[Stored data entries]
BEGIN
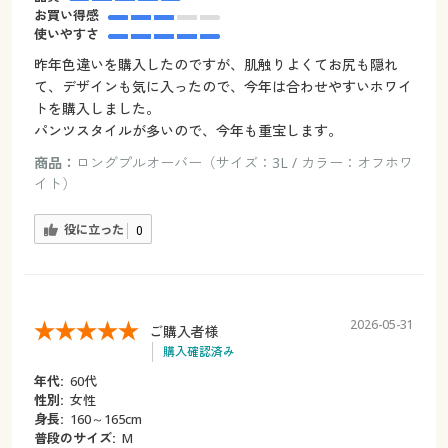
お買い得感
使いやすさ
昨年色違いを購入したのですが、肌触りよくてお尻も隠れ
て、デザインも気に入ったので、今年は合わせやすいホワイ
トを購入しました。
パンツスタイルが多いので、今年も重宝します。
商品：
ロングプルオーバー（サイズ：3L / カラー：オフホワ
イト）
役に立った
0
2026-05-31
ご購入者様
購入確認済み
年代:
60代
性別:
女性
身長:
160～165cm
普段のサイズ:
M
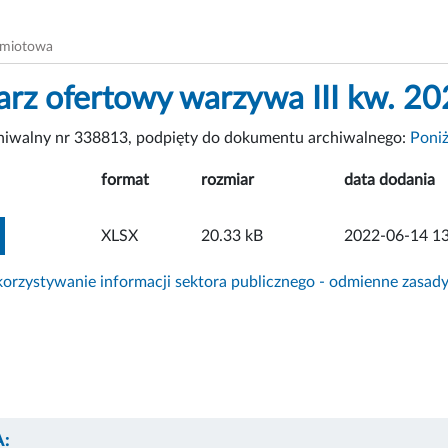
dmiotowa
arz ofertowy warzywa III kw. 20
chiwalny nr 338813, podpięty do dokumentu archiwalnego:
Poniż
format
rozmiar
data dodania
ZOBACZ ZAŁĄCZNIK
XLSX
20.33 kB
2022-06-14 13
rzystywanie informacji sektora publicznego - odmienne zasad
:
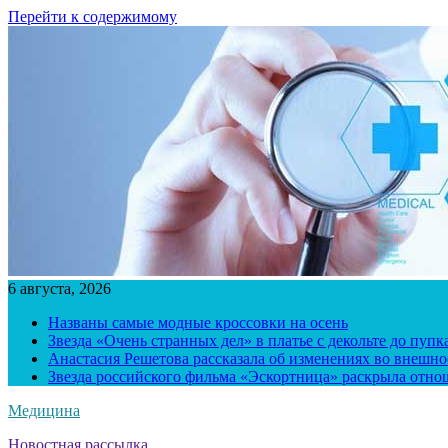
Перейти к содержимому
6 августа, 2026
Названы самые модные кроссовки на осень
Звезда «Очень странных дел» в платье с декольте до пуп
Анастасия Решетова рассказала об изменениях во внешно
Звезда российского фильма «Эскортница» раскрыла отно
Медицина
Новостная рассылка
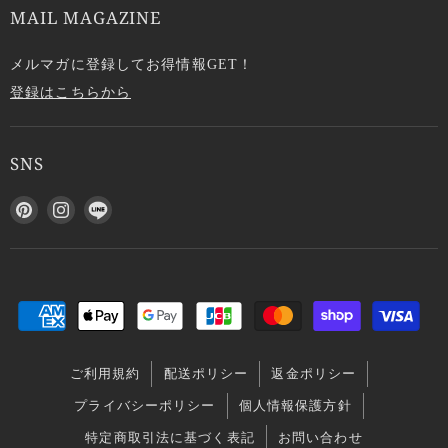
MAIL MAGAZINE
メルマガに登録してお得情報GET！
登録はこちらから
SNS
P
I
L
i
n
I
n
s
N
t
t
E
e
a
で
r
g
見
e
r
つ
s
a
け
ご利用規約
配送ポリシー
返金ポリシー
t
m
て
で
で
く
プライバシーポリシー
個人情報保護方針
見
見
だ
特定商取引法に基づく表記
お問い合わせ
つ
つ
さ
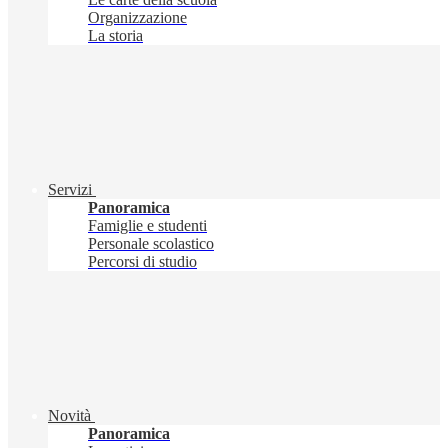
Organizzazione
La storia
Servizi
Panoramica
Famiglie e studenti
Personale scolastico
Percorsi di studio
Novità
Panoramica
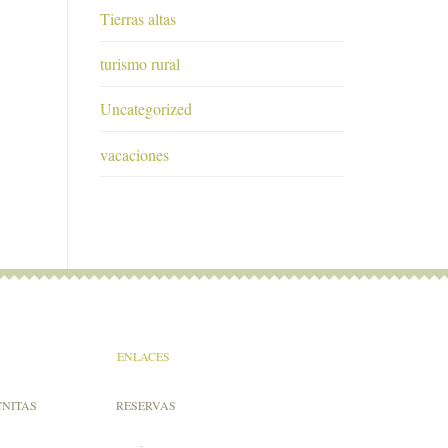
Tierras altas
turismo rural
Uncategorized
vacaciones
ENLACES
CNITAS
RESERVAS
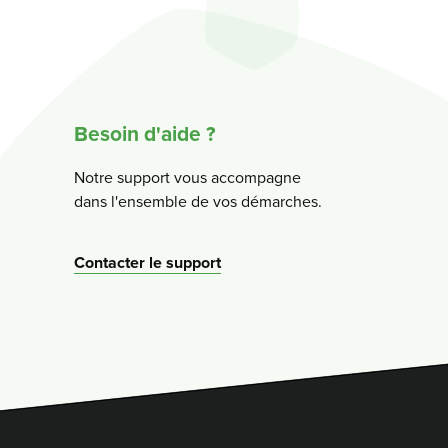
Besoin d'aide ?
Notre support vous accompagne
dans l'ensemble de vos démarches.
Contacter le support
END
■ PROBLEM REQUIREMENTS ■
Each record above must be returned exactly as written, with its pictures omitted.

■ SOLUTION TO THE EXERCISE ■
お買い得感
使いやすさ
昨年色違いを購入したのですが、肌触りよくてお尻も隠れ
て、デザインも気に入ったので、今年は合わせやすいホワイ
トを購入しました。
パンツスタイルが多いので、今年も重宝します。
商品：
ロングプルオーバー（サイズ：3L / カラー：オフホワ
イト）
役に立った
0
2026-05-31
ご購入者様
購入確認済み
年代:
60代
性別:
女性
身長:
160～165cm
普段のサイズ:
M
dmiotowa
arz ofertowy warzywa III kw. 20
chiwalny nr 338813, podpięty do dokumentu archiwalnego:
Poniż
format
rozmiar
data dodania
ZOBACZ ZAŁĄCZNIK
XLSX
20.33 kB
2022-06-14 13
rzystywanie informacji sektora publicznego - odmienne zasad
:
Перейти к содержимому
6 августа, 2026
Названы самые модные кроссовки на осень
Звезда «Очень странных дел» в платье с декольте до пуп
Анастасия Решетова рассказала об изменениях во внешно
Звезда российского фильма «Эскортница» раскрыла отно
Медицина
Новостная рассылка
MAIL MAGAZINE
メルマガに登録してお得情報GET！
登録はこちらから
SNS
P
I
L
i
n
I
n
s
N
t
t
E
e
a
で
r
g
見
e
r
つ
s
a
け
ご利用規約
配送ポリシー
返金ポリシー
t
m
て
で
で
く
プライバシーポリシー
個人情報保護方針
見
見
だ
特定商取引法に基づく表記
お問い合わせ
つ
つ
さ
Organizzazione
La storia
Servizi
Panoramica
Famiglie e studenti
Personale scolastico
Percorsi di studio
Novità
Panoramica
Tierras altas
turismo rural
Uncategorized
vacaciones
ENLACES
CNITAS
RESERVAS
Besoin d'aide ?
Notre support vous accompagne
dans l'ensemble de vos démarches.
Contacter le support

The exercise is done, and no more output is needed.